Comment utilisez-vous le virtuel et les nouvelles technologies dans la scénographie de ce spectacle ?

Quand une personne sous hypnose est à la plage, elle va sentir le sable sous ses pieds, les rayons du soleil... Mais lorsqu'elle va ouvrir les yeux sur scène, toujours dans un état d'hypnose, elle va voir le public, ce qui va l'empêcher d'être à 100 % dans l'aventure. Il y aura une distorsion entre le rêve et la réalité. Avec un casque de réalité virtuelle, elle pourra aller au-delà. C'est d'ailleurs l'un des points forts du show. Et le public pourra également voir ce que la personne voit grâce à un écran géant.

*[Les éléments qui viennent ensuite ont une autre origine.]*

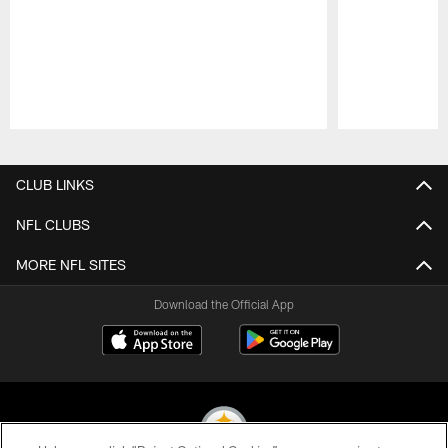
Pause
Play
CLUB LINKS
NFL CLUBS
MORE NFL SITES
Download the Official App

Au début de votre spectacle, vous proposez un exercice de réceptivité. Or tout le monde n'y parvient pas. Pourquoi ?

Le but est de savoir qui va bien réagir à la suggestion hypnotique. Quand l'exercice fonctionne, c'est que j'ai pu parler à votre subconscient directement qui accepte la suggestion. Pour ceux avec qui ça ne marche pas, cela nécessiterait davantage de temps ou une technique différente. Durant mon spectacle, j'utilise trois techniques et en dernière partie, je fais un numéro d'hypnose collective durant lequel plusieurs centaines de personnes vont être en état d'hypnose en même temps ! Même les sceptiques ne peuvent qu'y croire.

Vous imposez-vous des barrières éthiques ?

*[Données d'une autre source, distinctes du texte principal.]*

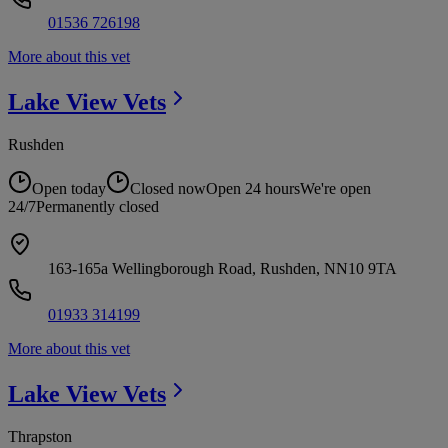
01536 726198
More about this vet
Lake View
Vets
Rushden
Open today
Closed now
Open 24 hours
We're open
24/7
Permanently closed
163-165a Wellingborough Road, Rushden, NN10 9TA
01933 314199
More about this vet
Lake View
Vets
Thrapston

Même en état d'hypnose, on ne peut pas imposer quelque chose qui va à l'encontre de la personnalité de la personne. Si je demande un strip-tease à quelqu'un de pudique, il ne le fera pas. Soit il va s'éveiller, soit il restera inerte. Notre subconscient nous protège. Par ailleurs, mon spectacle est familial, réunissant plusieurs générations : je veux que tout le monde ait du plaisir dans le respect de chacun.

Vous rajoutez une corde à votre arc avec l'organisation de week-ends pour apprendre à maîtriser son subconscient...

J'en ferais l'annonce bientôt sur les réseaux sociaux. Ce seront des séminaires, qui auront lieu deux à trois fois par an, pour améliorer sa santé, changer son style de vie... avec cet atelier cérébral. Il y en aura en France, en Belgique, en Suisse, au Québec.